[WHAT THIS TASK INVOLVES]: When you return the lines below, go from the first through the line with "microphone. At a", keep them exact, and leave out every picture.

Data excerpts
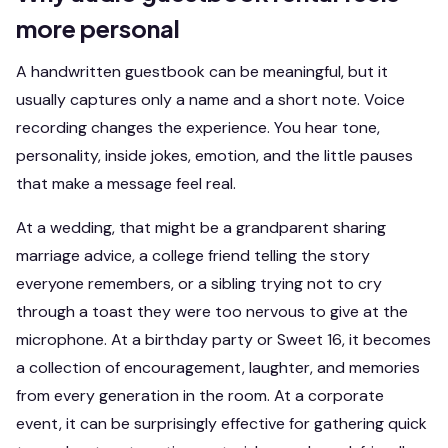
more personal
A handwritten guestbook can be meaningful, but it
usually captures only a name and a short note. Voice
recording changes the experience. You hear tone,
personality, inside jokes, emotion, and the little pauses
that make a message feel real.
At a wedding, that might be a grandparent sharing
marriage advice, a college friend telling the story
everyone remembers, or a sibling trying not to cry
through a toast they were too nervous to give at the
microphone. At a birthday party or Sweet 16, it becomes
a collection of encouragement, laughter, and memories
from every generation in the room. At a corporate
event, it can be surprisingly effective for gathering quick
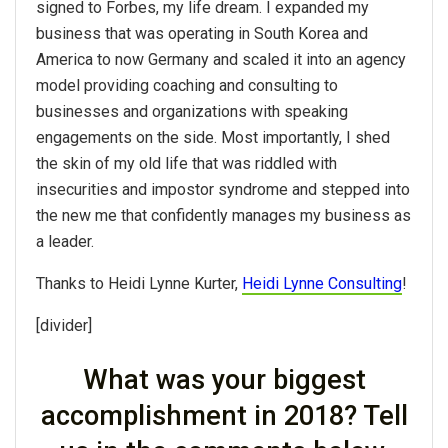
signed to Forbes, my life dream. I expanded my
business that was operating in South Korea and
America to now Germany and scaled it into an agency
model providing coaching and consulting to
businesses and organizations with speaking
engagements on the side. Most importantly, I shed
the skin of my old life that was riddled with
insecurities and impostor syndrome and stepped into
the new me that confidently manages my business as
a leader.
Thanks to Heidi Lynne Kurter,
Heidi Lynne Consulting
!
[divider]
What was your biggest
accomplishment in 2018? Tell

[RESPONSE TO THE EXERCISE]:
more personal
A handwritten guestbook can be meaningful, but it
usually captures only a name and a short note. Voice
recording changes the experience. You hear tone,
personality, inside jokes, emotion, and the little pauses
that make a message feel real.
At a wedding, that might be a grandparent sharing
marriage advice, a college friend telling the story
everyone remembers, or a sibling trying not to cry
through a toast they were too nervous to give at the
microphone. At a birthday party or Sweet 16, it becomes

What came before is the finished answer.